Tarro estimates the new clinic will serve at least 2,000 to 2,500 patients per year. Some of those will be completely new, while he expects others will come to the Carlinville clinic instead of the Gillespie clinic, which serves about 8,200 per year, thereby helping to free up the providers’ jam-packed schedules in Gillespie for additional patients. “It’s a lot to get in to see us,” said Tarro of Maple Street Clinic. “Every one of my disciplines, even the immunizations, is booked way out.”
Tarro noted his biggest concern is whether or not the existing parking lot will be big enough; if it’s not, he’ll have to expand it to the west. “That’ll give me 15 or 16 spaces immediately, but it’s going to come at an expense,” he said.
Overall, the new clinic “really is an upgrade” from the facilities at 805 North Broad Street, Tarro said. “I think everybody’s pretty excited about that. I think they’ll be even more excited when we get the other things here and you can come here and get your immunizations and everybody will be together without falling all over each other.” That building will continue to be used for billing, finance and accounting purposes.

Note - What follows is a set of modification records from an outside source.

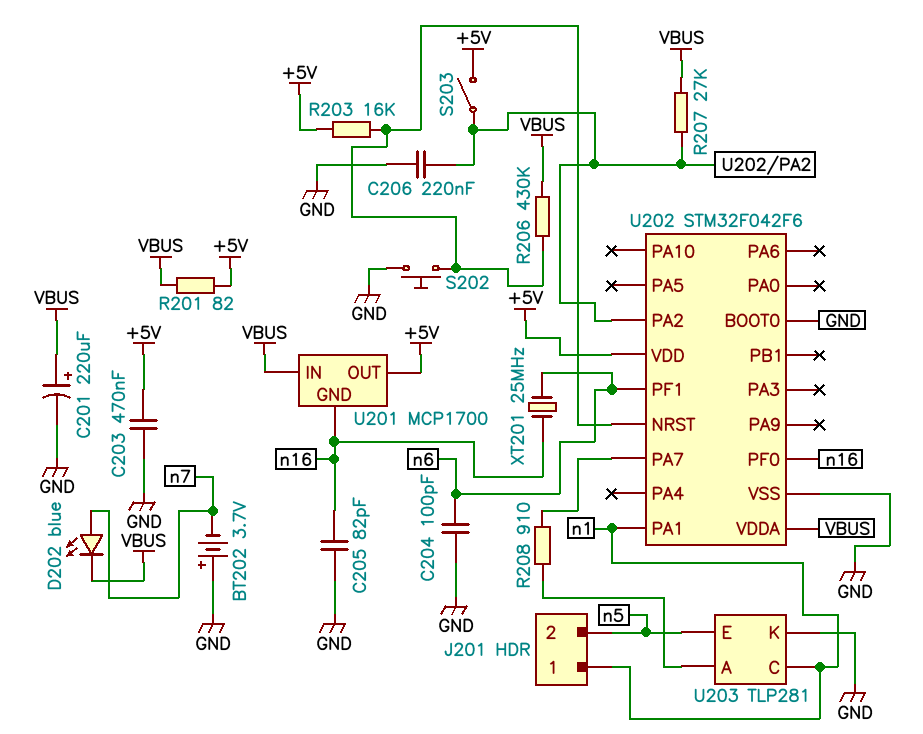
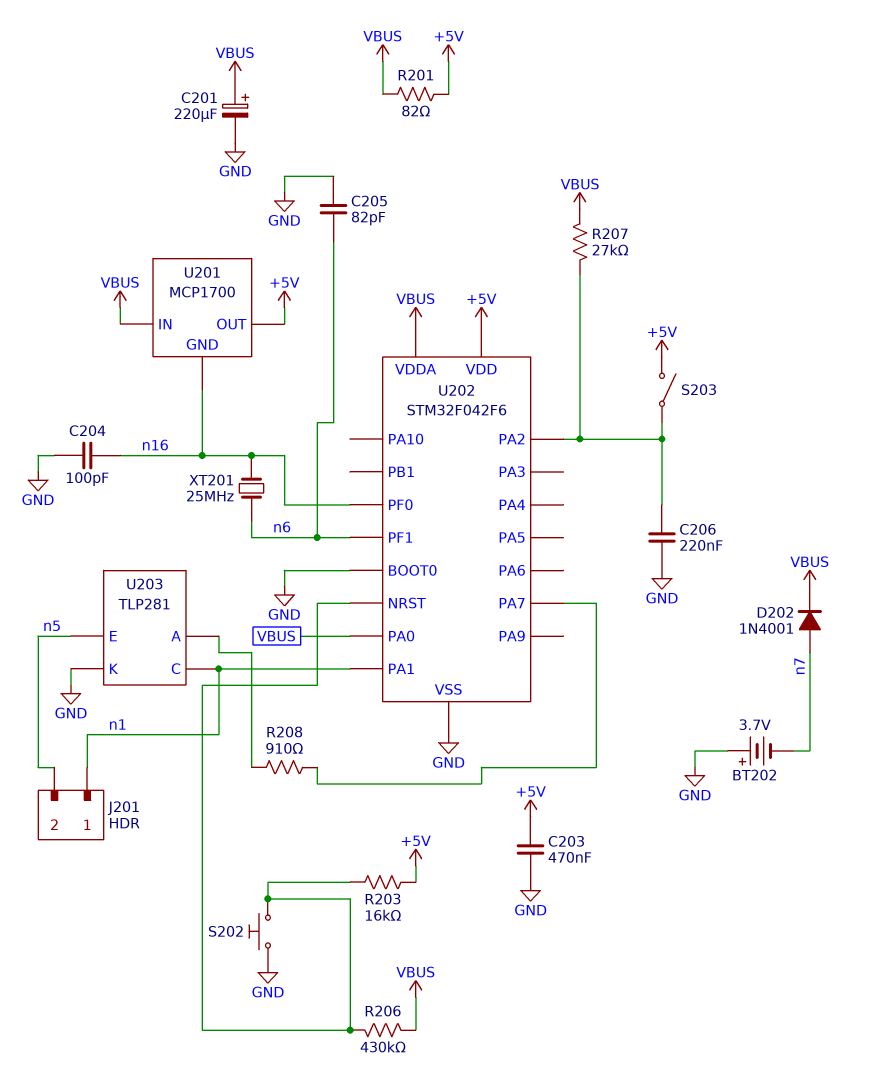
C204: 100pF (GND, n6) -> 100pF (GND, n16)
C205: 82pF (GND, n16) -> 82pF (GND, n6)
D202: LED blue (A n7, K VBUS) -> diode 1N4001 (A n7, K VBUS)
U202 pin PA0: none -> VBUS

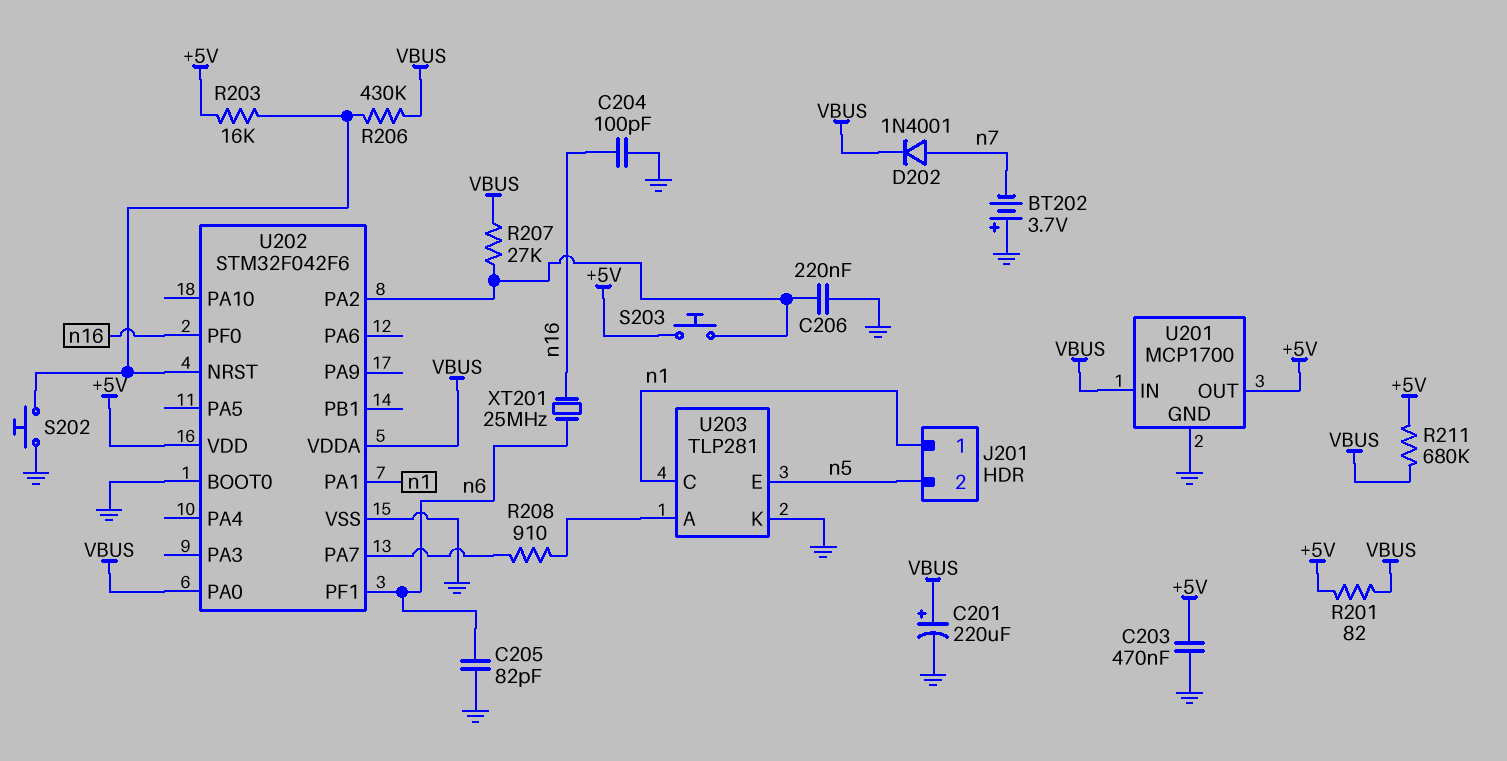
R211: none -> 680k (+5V, VBUS)
S203: switch (+5V, U202/PA2) -> button (+5V, U202/PA2)
U201 pin GND: n16 -> GND

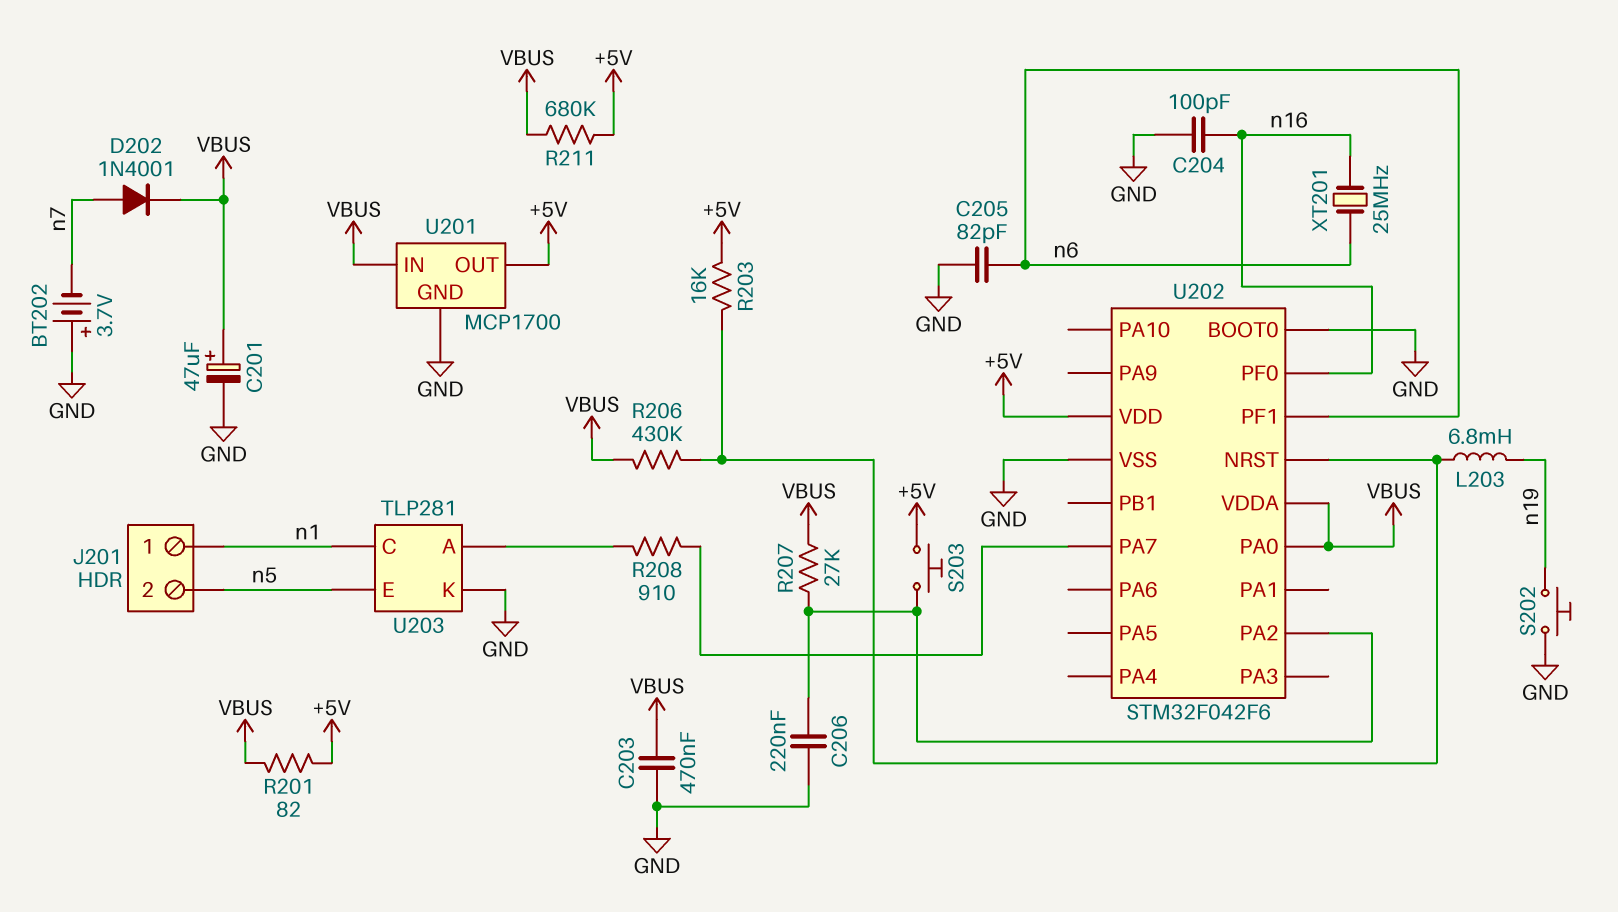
C201: 220uF (plus VBUS, minus GND) -> 47uF (plus VBUS, minus GND)
C203: 470nF (+5V, GND) -> 470nF (GND, VBUS)
L203: none -> 6.8mH (U202/NRST, n19)
S202: button (GND, U202/NRST) -> button (GND, n19)
U202 pin PA1: n1 -> none

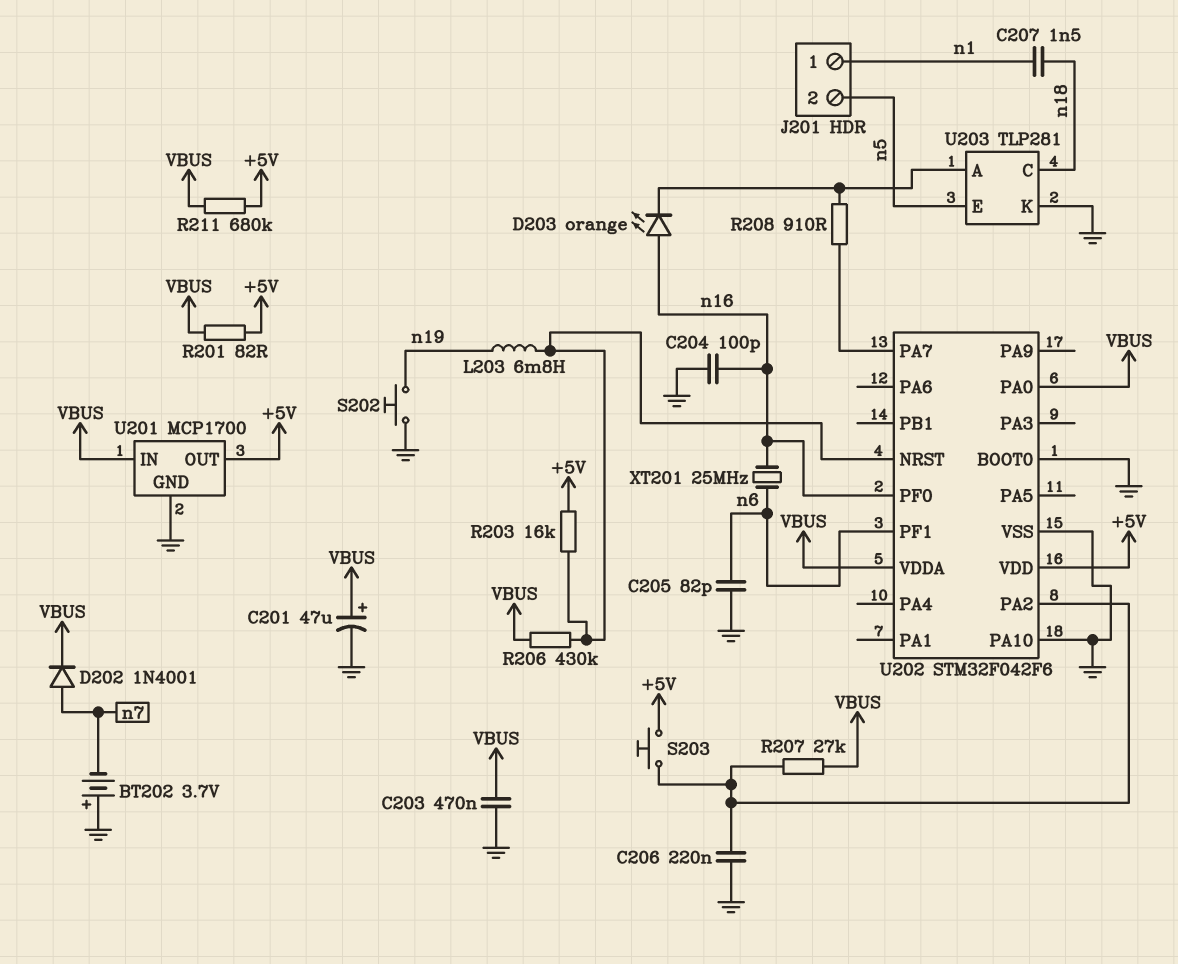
C207: none -> 1.5nF (n1, n18)
D203: none -> LED orange (A n16, K U203/A)
U202 pin PA10: none -> GND
U203 pin C: n1 -> n18

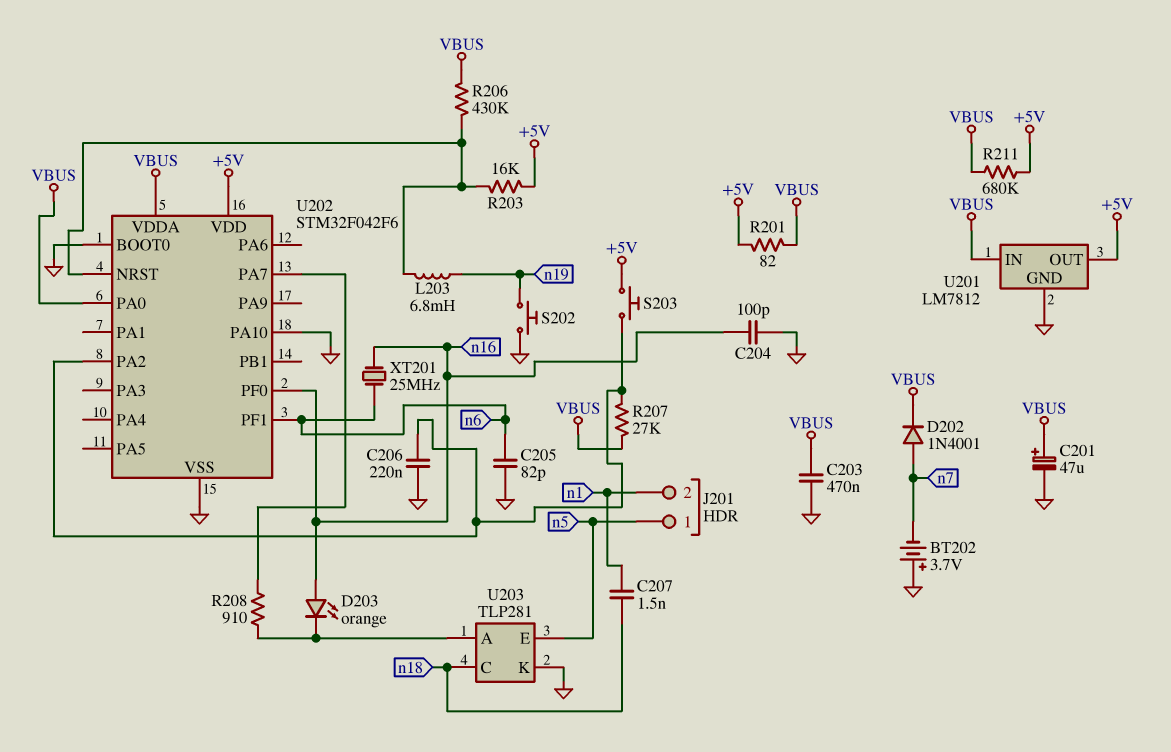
J201 pin 1: n1 -> n5
J201 pin 2: n5 -> n1
U201: MCP1700 -> LM7812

Tarro said opening the Carlinville clinic was a vision he shared with his public health board. “The board really thought this was something that could be critical to making sure we meet more needs and everyone can get in to us in a decent amount of time,” he said. “I really can see it coming together and look forward to meeting the needs of people.”
Macoupin County Public Health Department plans to open a new clinic at 1115 Morgan Street in Carlinville in October. The county’s WIC program has already moved into the space as of Aug. 6.
Macoupin County Public Health Department Administrator Kent Tarro talks to a WIC program staff member at the new clinic on Morgan Street.